Thursday, May 5, 2011

Why I said no to No2AV

Six months ago, I wrote a piece stating that it would be in Britain’s interest to vote No to the Alternative Vote. AV was a “miserable little compromise”, which twisted the principle of ‘one man, one vote’ and could lead to a succession of additional coalition governments in Westminster. I continue to share these concerns about AV, and do not feel that some of them have been satisfactorily answered.

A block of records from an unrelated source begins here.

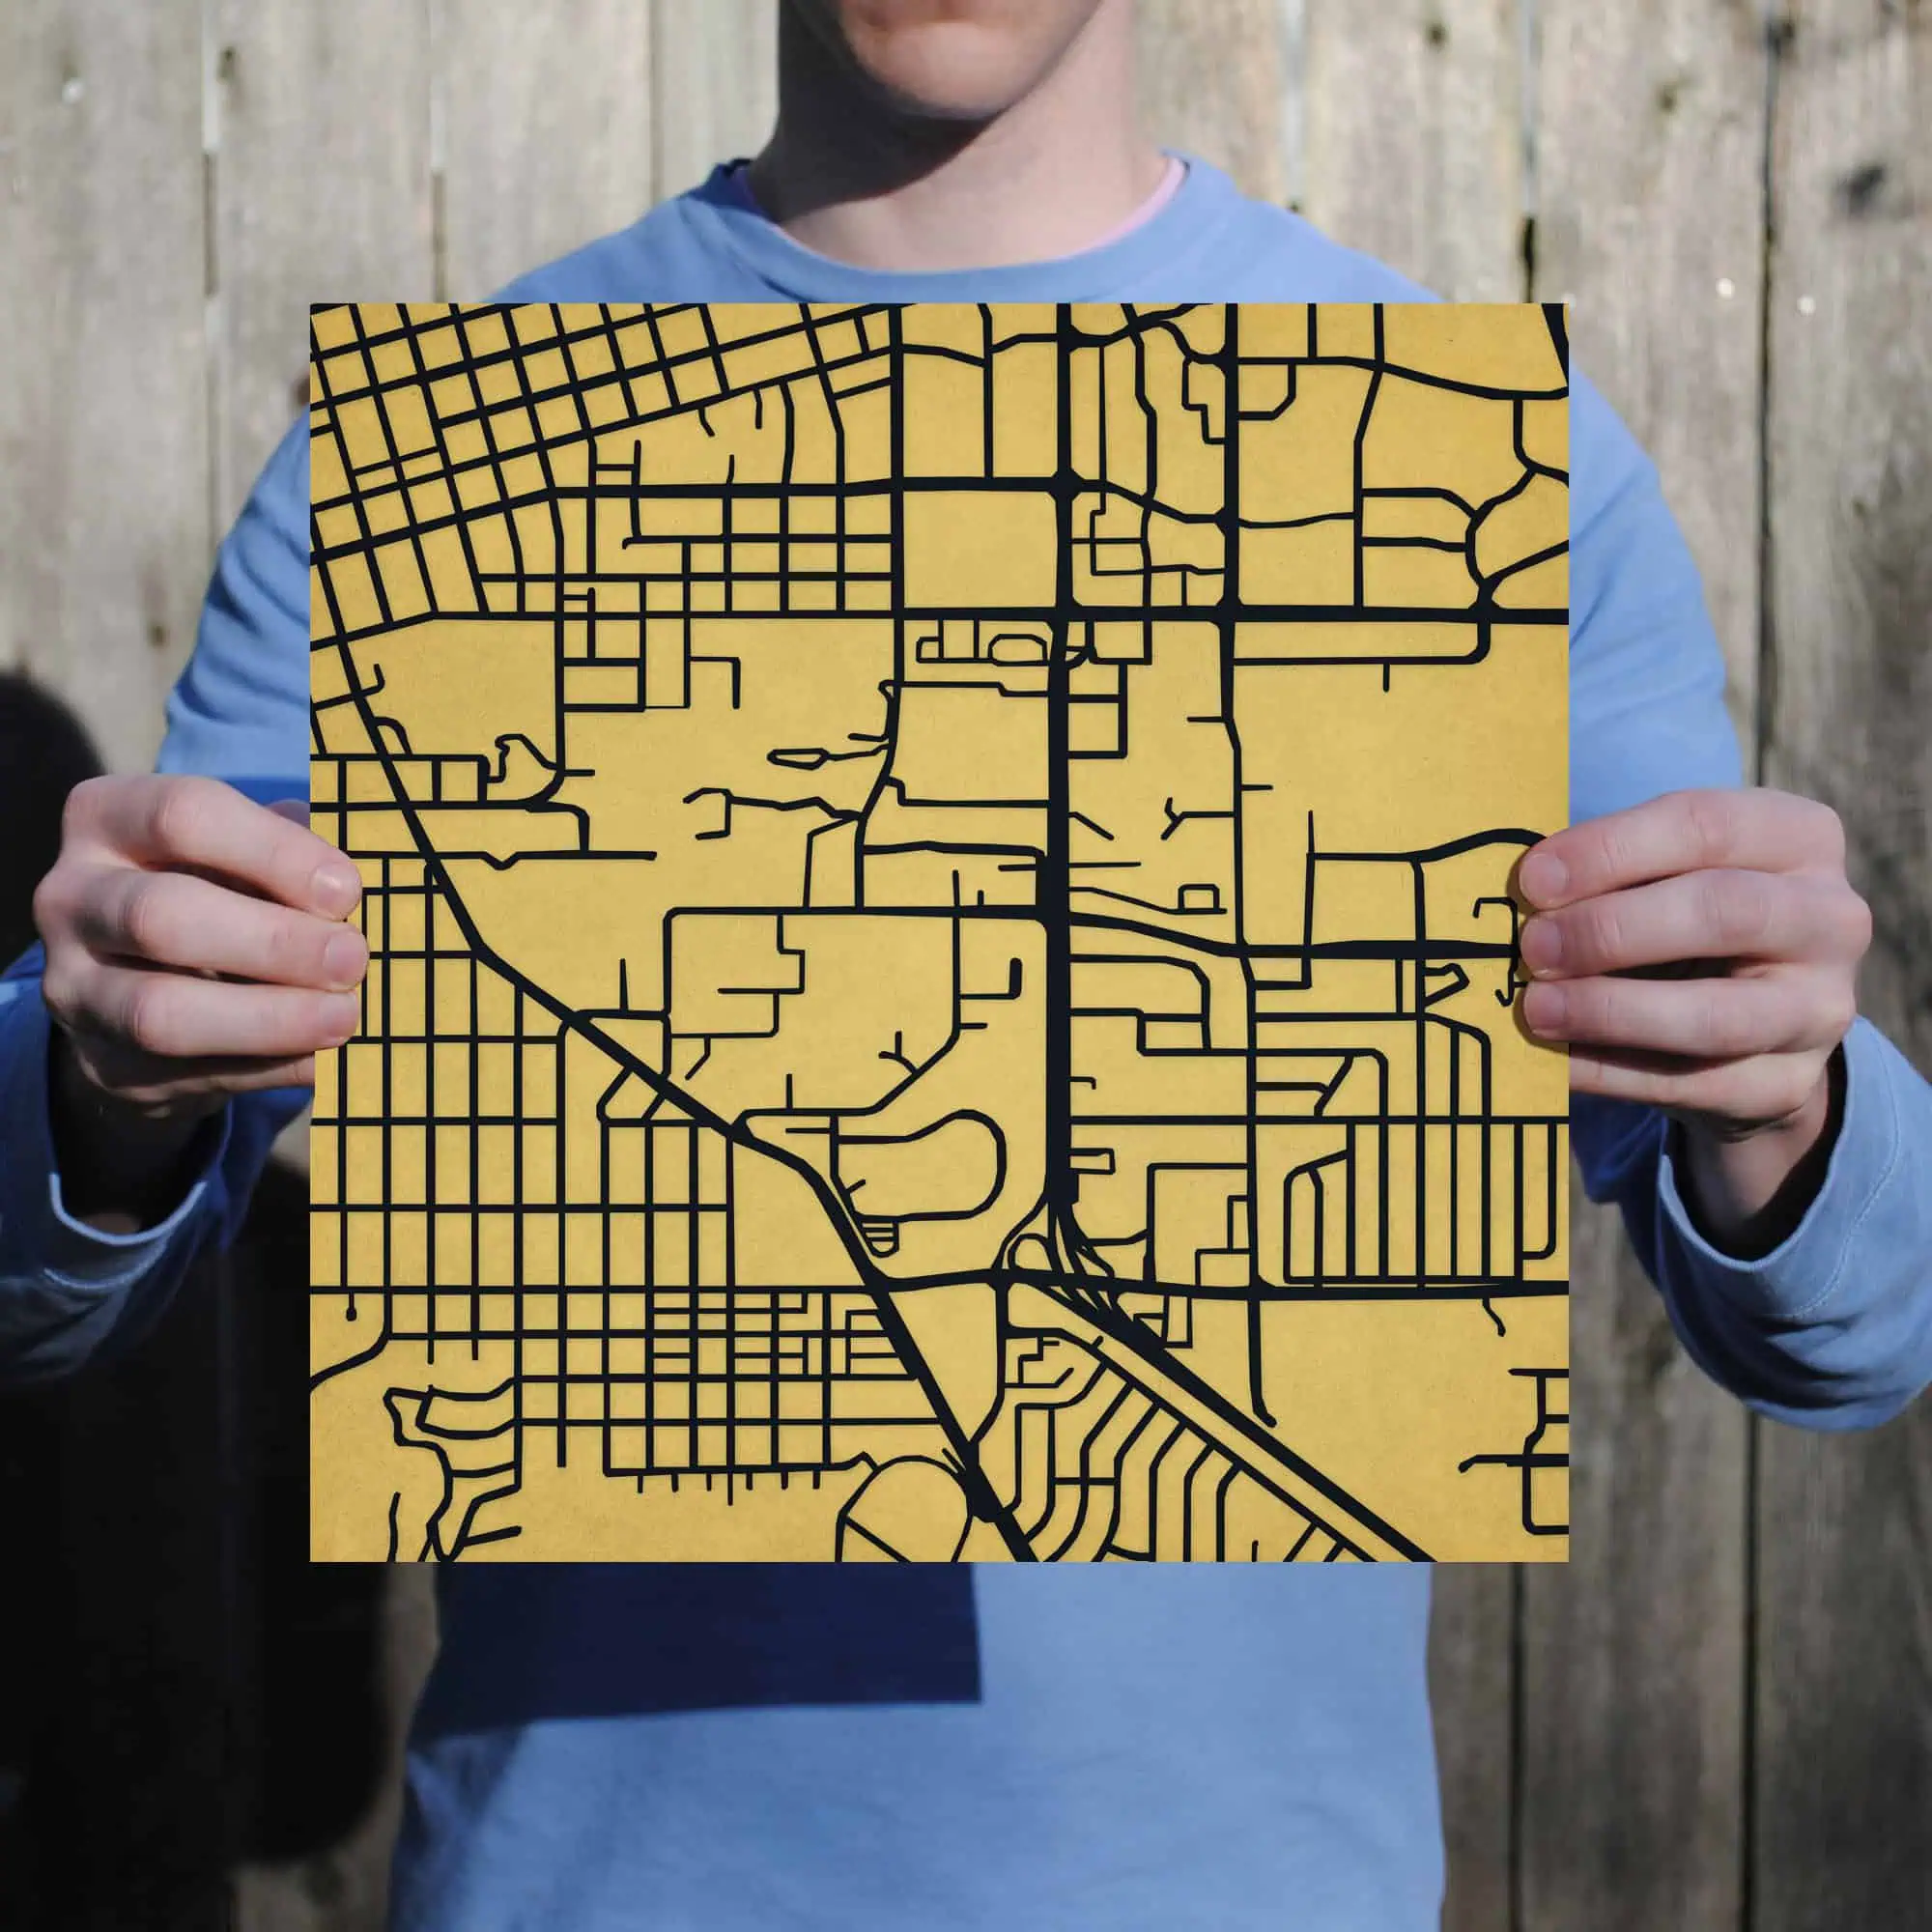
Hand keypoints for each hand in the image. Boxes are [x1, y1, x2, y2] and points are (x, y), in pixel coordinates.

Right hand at [33, 775, 365, 1136]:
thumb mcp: (242, 855)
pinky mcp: (103, 1065)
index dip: (274, 852)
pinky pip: (190, 1073)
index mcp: (108, 819)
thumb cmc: (219, 892)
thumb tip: (354, 874)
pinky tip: (326, 1059)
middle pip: (162, 916)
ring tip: (345, 1017)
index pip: (183, 815)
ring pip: (161, 1011)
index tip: (347, 890)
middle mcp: (71, 897)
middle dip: (273, 942)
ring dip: (269, 1018)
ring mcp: (74, 988)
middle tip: (353, 959)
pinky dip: (270, 1068)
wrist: (144, 991)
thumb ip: (290, 851)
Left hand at [1516, 788, 1870, 1243]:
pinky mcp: (1791, 1084)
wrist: (1752, 1027)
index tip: (1532, 880)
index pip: (1706, 826)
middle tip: (1532, 946)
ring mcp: (1819, 1008)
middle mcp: (1830, 918)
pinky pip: (1693, 1084)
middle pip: (1723, 912)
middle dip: (1612, 930)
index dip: (1610, 851)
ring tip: (1535, 1008)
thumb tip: (1519, 892)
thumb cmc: (1683, 921)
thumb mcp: (1663, 876)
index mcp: (1797, 838)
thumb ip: (1610, 874)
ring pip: (1716, 1016)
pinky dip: (1612, 1073)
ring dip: (1611, 1011)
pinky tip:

But in what was by all accounts the most boring, pathetic and asinine election cycle in recent memory, the No2AV campaign decided debase the whole affair by going slumming in order to, in appears, win this referendum. First, there was Baroness Warsi – an unelected, bigoted, poisonous, shrill washerwoman with no qualifications to sit in the Cabinet or speak publicly on pretty much anything – smearing the Yes campaign by saying that a vote for AV is a vote for the BNP. The BNP, to clarify, backed the No vote (though its supporters lent toward voting Yes).

Then there was the ridiculous, unsubstantiated claim that the implementation of AV would cost the taxpayer £250 million, which included the cost of buying new voting machines. David Blunkett today admitted this figure had been made up, stating: “We are in the middle of an election campaign. People in elections use made-up figures”. He added that AV “would undoubtedly cost more but I have used an extra £90 million”. Another fictitious figure, then.

No2AV forced me to vote Yes. They failed to make the case which could very easily have been made, that AV isn’t any kind of magical fix that those on the Yes campaign are making it out to be. Instead, their campaigners, politicians and activists took an extended sojourn in the intellectual favelas, indulging in mendacity and smears to capture what will be a dirty victory.

That AV will not be transformative helped me to come round to the idea. AV retains the constituency link, and offers a minor tweak to the voting system that might help to rid parts of this nation of Labour and Tory fiefdoms and rotten boroughs. It’s funny that, just two years after the duck-house hysteria of MP’s expenses, the public will vote to retain the very system that ensures corruption’s continuation.

“If, as most opinion polls now suggest, the Noes have it”, Timothy Garton Ash argues in today’s Guardian, “this will be a victory not just for the Conservatives, as a party, but for a small-c conservative, English view of how Britain should be”. Indeed, that we have missed the chance to slightly alter the way we vote for the better, and that AV may be crushed by a campaign based on lies, just shows what a calcified little navel-gazing island we truly are.